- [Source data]
-*-*-

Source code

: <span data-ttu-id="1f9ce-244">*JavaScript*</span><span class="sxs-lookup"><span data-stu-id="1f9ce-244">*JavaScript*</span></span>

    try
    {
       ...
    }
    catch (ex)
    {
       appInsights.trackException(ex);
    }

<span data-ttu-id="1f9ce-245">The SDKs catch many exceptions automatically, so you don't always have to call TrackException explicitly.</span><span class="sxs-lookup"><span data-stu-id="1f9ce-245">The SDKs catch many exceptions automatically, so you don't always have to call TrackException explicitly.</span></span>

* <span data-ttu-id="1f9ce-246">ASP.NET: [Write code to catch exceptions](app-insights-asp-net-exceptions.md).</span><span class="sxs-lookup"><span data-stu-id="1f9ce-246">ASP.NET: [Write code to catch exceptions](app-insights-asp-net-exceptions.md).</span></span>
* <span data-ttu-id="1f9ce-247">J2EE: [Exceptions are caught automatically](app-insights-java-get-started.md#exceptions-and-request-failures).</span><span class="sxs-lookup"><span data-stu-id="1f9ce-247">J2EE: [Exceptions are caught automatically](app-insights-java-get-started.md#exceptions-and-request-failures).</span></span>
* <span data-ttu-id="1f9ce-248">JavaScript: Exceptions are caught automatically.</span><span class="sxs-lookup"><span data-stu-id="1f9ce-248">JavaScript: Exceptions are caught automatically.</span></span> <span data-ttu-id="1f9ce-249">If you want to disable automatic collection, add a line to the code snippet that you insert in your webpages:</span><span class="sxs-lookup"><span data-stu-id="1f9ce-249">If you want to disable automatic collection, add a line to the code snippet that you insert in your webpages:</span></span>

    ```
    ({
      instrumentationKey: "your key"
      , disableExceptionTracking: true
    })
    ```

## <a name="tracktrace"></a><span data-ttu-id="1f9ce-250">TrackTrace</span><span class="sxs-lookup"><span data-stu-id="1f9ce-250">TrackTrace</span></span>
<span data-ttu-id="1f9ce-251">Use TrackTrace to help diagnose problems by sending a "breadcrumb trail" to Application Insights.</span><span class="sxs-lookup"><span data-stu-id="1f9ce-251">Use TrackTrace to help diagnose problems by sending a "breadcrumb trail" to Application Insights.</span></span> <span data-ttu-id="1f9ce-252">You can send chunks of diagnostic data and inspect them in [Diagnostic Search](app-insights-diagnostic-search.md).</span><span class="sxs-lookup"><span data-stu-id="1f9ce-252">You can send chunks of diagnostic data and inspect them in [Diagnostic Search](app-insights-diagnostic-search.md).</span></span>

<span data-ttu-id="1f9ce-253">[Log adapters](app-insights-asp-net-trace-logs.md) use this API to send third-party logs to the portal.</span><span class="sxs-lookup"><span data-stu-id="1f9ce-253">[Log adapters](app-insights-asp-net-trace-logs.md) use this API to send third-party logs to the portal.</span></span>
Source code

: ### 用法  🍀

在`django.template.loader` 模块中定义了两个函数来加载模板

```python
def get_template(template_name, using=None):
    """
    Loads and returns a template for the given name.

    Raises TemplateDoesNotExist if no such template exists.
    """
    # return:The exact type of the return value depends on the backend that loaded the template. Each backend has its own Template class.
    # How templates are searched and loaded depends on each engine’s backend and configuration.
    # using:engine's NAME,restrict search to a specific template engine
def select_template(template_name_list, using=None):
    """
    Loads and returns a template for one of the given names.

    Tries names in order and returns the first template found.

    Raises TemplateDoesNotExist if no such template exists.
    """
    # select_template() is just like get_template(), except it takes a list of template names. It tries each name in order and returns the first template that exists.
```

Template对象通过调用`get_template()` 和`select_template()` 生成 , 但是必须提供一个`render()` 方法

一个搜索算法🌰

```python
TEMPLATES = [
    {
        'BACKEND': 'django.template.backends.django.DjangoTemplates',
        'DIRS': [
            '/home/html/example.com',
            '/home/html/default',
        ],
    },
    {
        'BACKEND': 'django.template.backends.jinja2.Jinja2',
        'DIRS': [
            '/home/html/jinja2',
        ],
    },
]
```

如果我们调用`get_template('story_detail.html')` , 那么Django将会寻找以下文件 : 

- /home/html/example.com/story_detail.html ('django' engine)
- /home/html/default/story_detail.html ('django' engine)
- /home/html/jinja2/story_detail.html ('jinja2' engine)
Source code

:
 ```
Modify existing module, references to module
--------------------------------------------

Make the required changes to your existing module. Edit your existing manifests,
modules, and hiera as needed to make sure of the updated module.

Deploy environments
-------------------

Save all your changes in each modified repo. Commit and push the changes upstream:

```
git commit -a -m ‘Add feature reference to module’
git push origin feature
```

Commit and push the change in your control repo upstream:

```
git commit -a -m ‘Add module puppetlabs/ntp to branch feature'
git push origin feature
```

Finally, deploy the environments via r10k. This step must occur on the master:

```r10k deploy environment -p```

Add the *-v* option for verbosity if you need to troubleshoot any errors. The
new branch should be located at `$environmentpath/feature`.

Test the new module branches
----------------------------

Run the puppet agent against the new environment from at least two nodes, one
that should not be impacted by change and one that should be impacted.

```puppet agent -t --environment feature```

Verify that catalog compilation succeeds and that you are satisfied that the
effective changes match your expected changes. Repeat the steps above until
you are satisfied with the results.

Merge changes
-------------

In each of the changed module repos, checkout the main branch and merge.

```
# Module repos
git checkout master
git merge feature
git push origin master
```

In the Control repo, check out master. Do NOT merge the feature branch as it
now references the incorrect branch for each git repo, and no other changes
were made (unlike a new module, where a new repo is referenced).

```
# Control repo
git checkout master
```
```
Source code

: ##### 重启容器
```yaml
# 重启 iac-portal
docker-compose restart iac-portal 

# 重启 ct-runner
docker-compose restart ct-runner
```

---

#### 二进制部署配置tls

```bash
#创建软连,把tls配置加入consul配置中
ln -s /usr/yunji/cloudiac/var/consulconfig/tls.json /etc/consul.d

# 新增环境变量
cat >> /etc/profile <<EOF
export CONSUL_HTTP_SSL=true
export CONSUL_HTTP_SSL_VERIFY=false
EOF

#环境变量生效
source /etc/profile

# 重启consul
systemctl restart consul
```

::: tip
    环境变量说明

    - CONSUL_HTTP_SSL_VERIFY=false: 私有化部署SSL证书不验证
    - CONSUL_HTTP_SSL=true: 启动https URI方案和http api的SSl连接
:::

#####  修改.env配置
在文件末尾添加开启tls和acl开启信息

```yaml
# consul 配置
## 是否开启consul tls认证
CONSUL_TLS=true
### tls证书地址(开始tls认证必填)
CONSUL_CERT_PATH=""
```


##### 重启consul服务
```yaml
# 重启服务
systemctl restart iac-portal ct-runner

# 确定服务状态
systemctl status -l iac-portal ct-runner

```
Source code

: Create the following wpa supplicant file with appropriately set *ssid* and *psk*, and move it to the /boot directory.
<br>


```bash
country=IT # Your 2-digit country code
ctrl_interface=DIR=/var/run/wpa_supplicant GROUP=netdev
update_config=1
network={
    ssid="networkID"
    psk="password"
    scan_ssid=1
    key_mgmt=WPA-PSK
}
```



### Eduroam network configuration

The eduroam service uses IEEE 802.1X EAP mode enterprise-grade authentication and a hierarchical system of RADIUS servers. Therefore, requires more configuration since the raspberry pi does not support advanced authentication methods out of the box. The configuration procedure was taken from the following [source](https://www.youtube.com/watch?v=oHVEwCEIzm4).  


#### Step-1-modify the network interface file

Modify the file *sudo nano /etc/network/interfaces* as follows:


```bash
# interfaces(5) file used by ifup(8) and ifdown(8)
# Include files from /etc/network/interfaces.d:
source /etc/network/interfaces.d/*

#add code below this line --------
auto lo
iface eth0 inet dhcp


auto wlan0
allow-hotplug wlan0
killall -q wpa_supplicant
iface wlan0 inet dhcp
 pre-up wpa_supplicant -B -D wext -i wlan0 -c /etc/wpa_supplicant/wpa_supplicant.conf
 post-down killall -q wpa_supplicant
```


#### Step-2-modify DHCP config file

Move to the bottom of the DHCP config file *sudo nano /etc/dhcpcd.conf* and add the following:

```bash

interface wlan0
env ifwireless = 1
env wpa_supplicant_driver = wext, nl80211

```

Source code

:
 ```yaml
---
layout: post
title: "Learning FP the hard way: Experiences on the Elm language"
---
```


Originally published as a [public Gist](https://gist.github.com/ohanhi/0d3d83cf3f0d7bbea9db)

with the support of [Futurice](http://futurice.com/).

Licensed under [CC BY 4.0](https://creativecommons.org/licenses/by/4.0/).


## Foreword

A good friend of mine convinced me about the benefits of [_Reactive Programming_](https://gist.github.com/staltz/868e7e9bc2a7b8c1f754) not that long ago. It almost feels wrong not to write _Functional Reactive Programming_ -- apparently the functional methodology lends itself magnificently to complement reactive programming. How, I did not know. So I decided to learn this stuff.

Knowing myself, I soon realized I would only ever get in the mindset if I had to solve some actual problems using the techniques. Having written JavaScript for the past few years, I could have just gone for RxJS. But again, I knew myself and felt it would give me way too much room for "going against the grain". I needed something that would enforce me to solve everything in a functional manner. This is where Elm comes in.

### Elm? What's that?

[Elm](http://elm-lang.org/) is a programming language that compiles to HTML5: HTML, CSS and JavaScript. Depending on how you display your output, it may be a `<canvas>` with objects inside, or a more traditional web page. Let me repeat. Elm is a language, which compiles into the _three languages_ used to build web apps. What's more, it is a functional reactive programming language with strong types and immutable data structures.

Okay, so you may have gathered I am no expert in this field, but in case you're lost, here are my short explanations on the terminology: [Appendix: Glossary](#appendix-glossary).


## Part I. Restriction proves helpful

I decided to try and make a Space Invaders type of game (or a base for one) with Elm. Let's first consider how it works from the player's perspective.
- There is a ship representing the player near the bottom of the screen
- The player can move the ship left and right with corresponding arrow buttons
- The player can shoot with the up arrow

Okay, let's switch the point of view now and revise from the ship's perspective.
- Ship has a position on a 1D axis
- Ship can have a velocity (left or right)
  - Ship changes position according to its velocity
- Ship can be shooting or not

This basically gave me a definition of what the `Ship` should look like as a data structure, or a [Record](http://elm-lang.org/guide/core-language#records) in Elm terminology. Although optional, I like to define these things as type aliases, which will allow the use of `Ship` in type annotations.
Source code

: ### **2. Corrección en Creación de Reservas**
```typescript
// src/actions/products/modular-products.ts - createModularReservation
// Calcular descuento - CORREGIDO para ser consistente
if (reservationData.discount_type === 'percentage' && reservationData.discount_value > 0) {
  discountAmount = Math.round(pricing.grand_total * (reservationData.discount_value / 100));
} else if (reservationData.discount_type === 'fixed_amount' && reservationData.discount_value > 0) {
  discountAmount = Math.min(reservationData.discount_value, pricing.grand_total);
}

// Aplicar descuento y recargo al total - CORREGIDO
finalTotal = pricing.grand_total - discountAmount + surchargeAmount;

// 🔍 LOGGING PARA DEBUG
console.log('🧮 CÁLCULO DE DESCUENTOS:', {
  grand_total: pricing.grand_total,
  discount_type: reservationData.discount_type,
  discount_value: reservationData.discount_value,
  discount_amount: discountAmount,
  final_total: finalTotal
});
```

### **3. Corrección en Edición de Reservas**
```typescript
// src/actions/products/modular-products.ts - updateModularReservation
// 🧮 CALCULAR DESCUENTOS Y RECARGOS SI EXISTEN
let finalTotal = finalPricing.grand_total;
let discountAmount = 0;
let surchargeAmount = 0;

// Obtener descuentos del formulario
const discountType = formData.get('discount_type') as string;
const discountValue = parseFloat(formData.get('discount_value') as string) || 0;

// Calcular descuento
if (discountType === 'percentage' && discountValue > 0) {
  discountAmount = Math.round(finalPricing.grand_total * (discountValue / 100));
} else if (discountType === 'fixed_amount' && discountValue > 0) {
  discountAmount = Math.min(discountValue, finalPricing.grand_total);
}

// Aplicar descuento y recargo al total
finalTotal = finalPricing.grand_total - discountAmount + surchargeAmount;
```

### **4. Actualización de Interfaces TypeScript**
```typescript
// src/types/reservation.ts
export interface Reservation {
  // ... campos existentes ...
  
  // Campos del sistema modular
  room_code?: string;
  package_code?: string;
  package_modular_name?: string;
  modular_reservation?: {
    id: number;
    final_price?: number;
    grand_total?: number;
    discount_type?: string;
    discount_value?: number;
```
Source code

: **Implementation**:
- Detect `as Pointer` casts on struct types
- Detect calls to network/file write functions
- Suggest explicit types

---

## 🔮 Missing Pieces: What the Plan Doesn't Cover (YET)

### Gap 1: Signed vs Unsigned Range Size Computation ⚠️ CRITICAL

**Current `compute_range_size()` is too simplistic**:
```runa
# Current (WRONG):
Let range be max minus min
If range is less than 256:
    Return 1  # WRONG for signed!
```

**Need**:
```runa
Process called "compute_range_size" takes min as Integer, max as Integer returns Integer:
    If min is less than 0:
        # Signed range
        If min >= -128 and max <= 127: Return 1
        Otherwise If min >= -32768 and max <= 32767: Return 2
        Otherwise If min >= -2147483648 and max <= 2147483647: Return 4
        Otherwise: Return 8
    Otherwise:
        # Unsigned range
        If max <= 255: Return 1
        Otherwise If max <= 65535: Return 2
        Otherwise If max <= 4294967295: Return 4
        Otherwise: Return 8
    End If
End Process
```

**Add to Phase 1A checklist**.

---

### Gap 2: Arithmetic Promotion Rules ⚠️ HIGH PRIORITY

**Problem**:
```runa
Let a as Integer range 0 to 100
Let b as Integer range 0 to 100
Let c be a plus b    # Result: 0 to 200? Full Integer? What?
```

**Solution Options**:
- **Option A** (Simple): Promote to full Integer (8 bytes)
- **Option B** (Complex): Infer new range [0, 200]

-*-*-

- [Exercise]
Make a copy of each line in the records that has the word "more".

- [Exercise response]
The eduroam service uses IEEE 802.1X EAP mode enterprise-grade authentication and a hierarchical system of RADIUS servers. Therefore, requires more configuration since the raspberry pi does not support advanced authentication methods out of the box. The configuration procedure was taken from the following [source](https://www.youtube.com/watch?v=oHVEwCEIzm4).  
[Elm](http://elm-lang.org/) is a programming language that compiles to HTML5: HTML, CSS and JavaScript. Depending on how you display your output, it may be a `<canvas>` with objects inside, or a more traditional web page. Let me repeat. Elm is a language, which compiles into the _three languages_ used to build web apps. What's more, it is a functional reactive programming language with strong types and immutable data structures.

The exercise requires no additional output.